AVAILABLE RECORDS START

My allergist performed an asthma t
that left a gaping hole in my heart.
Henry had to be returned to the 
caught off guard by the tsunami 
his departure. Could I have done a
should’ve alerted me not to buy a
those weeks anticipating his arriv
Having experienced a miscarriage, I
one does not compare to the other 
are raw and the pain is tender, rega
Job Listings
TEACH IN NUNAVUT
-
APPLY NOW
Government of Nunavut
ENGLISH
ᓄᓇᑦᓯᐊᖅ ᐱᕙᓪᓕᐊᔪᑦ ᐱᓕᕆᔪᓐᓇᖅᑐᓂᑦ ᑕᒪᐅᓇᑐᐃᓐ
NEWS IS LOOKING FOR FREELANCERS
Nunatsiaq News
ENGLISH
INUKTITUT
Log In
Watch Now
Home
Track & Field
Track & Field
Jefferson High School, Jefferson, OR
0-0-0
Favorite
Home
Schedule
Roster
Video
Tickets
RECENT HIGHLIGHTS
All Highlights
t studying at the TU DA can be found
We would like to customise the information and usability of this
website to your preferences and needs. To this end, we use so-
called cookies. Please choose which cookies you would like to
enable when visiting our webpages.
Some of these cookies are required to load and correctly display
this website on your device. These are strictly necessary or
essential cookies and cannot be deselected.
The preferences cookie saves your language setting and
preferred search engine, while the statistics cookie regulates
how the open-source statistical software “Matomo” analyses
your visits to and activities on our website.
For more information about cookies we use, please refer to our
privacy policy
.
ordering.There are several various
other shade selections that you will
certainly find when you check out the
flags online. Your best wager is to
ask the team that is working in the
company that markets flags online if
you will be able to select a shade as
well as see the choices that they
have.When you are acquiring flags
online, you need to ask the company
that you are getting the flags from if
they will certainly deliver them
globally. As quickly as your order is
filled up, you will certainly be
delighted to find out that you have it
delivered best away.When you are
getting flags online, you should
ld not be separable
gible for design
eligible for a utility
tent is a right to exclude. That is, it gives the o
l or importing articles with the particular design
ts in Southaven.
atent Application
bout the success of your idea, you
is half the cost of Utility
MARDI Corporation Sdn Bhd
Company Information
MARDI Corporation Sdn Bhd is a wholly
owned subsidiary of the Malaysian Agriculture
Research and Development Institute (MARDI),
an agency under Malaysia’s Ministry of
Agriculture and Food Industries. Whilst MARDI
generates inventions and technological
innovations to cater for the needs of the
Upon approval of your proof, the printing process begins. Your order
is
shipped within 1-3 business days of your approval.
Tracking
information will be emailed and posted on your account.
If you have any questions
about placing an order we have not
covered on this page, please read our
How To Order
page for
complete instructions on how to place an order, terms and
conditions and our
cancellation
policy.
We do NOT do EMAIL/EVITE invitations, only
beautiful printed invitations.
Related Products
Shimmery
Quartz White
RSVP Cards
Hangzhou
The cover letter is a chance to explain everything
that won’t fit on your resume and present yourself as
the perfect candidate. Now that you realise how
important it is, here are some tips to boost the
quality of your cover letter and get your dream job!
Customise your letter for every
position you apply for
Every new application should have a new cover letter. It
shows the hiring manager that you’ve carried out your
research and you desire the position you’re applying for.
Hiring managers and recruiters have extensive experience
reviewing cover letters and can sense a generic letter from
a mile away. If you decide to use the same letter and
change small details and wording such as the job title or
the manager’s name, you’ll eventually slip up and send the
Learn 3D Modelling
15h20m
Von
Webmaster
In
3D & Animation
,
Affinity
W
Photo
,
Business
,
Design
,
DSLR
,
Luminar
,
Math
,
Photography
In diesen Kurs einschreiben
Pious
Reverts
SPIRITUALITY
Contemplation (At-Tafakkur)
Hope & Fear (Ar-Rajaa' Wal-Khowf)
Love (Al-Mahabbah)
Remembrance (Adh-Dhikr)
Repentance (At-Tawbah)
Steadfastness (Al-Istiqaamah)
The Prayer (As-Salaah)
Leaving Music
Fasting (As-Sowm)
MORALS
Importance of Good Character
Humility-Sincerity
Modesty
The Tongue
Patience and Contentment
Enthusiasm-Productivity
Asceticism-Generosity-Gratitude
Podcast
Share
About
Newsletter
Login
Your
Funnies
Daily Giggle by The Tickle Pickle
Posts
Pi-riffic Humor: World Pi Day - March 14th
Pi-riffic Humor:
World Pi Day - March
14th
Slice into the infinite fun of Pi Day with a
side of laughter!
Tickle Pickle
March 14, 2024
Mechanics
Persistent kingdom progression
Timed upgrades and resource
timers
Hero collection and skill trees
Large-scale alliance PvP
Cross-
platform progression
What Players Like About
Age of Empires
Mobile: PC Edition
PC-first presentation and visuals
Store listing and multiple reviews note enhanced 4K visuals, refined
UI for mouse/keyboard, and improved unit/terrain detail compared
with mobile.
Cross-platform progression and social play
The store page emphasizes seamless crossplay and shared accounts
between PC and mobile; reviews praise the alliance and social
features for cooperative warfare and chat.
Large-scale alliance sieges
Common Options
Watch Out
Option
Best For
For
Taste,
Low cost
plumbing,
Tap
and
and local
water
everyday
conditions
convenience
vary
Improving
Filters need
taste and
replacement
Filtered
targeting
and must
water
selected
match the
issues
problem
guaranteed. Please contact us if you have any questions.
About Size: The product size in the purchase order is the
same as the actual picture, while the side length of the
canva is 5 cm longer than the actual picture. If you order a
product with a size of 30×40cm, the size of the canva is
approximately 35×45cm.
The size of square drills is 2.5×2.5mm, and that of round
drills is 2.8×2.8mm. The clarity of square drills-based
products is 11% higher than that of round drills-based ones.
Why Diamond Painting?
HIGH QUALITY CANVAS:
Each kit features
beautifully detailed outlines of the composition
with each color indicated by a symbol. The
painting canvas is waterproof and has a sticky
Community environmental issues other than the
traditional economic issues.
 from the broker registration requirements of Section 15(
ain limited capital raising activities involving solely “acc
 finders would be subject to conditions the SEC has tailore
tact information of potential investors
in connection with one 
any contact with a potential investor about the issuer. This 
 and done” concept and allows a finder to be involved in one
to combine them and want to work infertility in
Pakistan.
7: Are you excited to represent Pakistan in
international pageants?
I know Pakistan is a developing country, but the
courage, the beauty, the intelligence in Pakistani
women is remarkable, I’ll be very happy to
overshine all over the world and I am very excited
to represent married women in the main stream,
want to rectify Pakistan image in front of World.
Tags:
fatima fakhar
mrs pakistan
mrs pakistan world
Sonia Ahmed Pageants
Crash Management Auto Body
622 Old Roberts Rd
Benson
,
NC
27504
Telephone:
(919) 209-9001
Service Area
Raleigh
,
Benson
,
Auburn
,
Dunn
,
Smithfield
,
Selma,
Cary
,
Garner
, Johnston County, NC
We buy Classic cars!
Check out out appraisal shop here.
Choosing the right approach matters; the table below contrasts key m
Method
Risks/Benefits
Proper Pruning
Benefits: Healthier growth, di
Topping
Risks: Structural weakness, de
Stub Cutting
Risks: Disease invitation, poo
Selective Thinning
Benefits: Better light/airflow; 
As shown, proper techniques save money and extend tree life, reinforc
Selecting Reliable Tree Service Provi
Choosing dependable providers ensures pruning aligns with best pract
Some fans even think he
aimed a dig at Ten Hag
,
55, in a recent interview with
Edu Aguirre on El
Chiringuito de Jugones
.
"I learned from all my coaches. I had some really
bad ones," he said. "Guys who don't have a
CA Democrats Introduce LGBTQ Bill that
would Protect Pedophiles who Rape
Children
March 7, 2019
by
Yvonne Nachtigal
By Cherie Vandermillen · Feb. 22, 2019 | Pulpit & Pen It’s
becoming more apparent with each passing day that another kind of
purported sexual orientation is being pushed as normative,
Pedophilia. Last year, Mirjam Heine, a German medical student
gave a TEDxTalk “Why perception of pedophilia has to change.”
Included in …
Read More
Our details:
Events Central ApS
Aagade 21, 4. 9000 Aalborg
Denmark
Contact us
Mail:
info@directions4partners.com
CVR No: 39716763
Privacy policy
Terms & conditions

AVAILABLE RECORDS END

EXERCISE INSTRUCTIONS |
Up to and including the line with "one does not compare to the other", repeat the data exactly, starting from its first line; nothing else belongs in the response.

REPLY TO THE TASK |
My allergist performed an asthma t
that left a gaping hole in my heart.
Henry had to be returned to the 
caught off guard by the tsunami 
his departure. Could I have done a
should’ve alerted me not to buy a
those weeks anticipating his arriv
Having experienced a miscarriage, I
one does not compare to the other 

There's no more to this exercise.